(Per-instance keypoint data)
**********
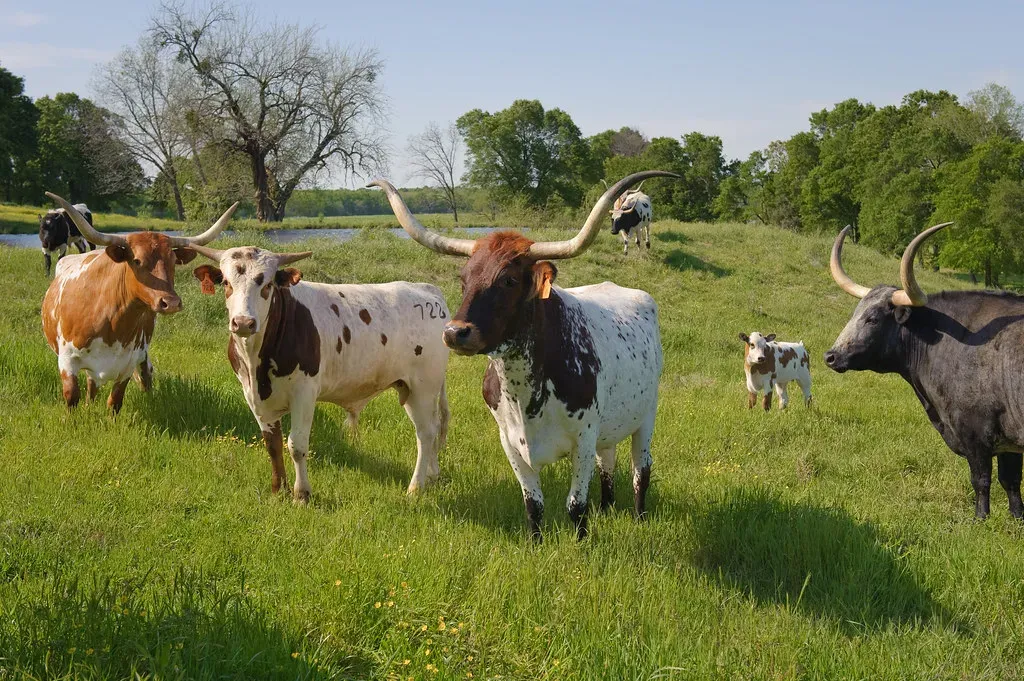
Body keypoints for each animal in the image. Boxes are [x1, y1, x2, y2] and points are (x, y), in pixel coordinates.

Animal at [41, 193, 236, 413]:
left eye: (173, 261)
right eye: (136, 260)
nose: (171, 302)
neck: (109, 319)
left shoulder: (128, 363)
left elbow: (115, 402)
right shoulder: (67, 360)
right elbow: (72, 397)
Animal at [188, 245, 451, 504]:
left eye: (268, 284)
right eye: (226, 282)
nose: (243, 322)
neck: (256, 364)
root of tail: (428, 290)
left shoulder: (304, 393)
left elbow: (296, 445)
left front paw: (301, 494)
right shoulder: (252, 396)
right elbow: (272, 444)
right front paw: (278, 490)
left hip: (423, 387)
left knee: (426, 433)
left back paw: (415, 488)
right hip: (411, 388)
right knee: (433, 426)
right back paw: (432, 474)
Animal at [371, 170, 678, 541]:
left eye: (509, 280)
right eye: (463, 279)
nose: (454, 332)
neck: (523, 390)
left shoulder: (584, 438)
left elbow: (576, 505)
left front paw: (581, 543)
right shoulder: (510, 442)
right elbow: (533, 504)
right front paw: (535, 543)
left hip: (646, 417)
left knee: (640, 471)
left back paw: (639, 516)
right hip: (610, 427)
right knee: (608, 464)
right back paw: (607, 508)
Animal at [824, 222, 1024, 520]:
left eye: (872, 319)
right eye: (854, 314)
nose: (831, 356)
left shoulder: (975, 433)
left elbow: (981, 480)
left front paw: (980, 519)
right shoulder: (1007, 444)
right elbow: (1010, 482)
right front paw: (1017, 518)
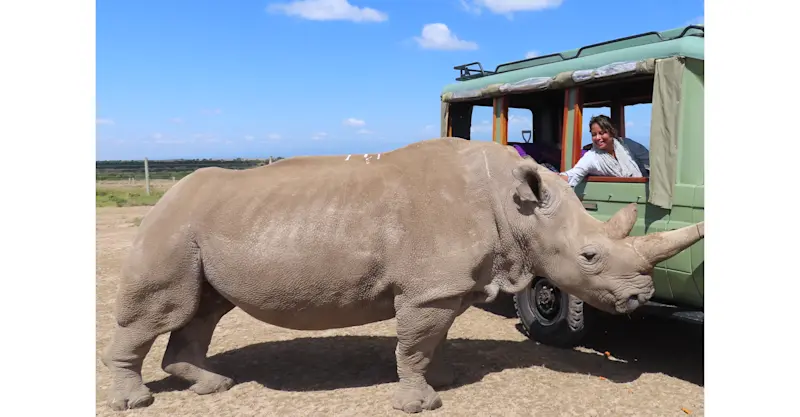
**********
Problem:
A word-for-word copy of the lines from the one with "left front paw: (581, 543)" through the last line of the data above is required, with both end lines included and no pictures.

Answer box:
left front paw: (581, 543)
right shoulder: (510, 442)
right elbow: (533, 504)
right front paw: (535, 543)
left hip: (646, 417)
left knee: (640, 471)
left back paw: (639, 516)
right hip: (610, 427)
right knee: (608, 464)
right back paw: (607, 508)
Animal at [824, 222, 1024, 520]:
left eye: (872, 319)
right eye: (854, 314)
nose: (831, 356)
left shoulder: (975, 433)
left elbow: (981, 480)
left front paw: (980, 519)
right shoulder: (1007, 444)
right elbow: (1010, 482)
right front paw: (1017, 518)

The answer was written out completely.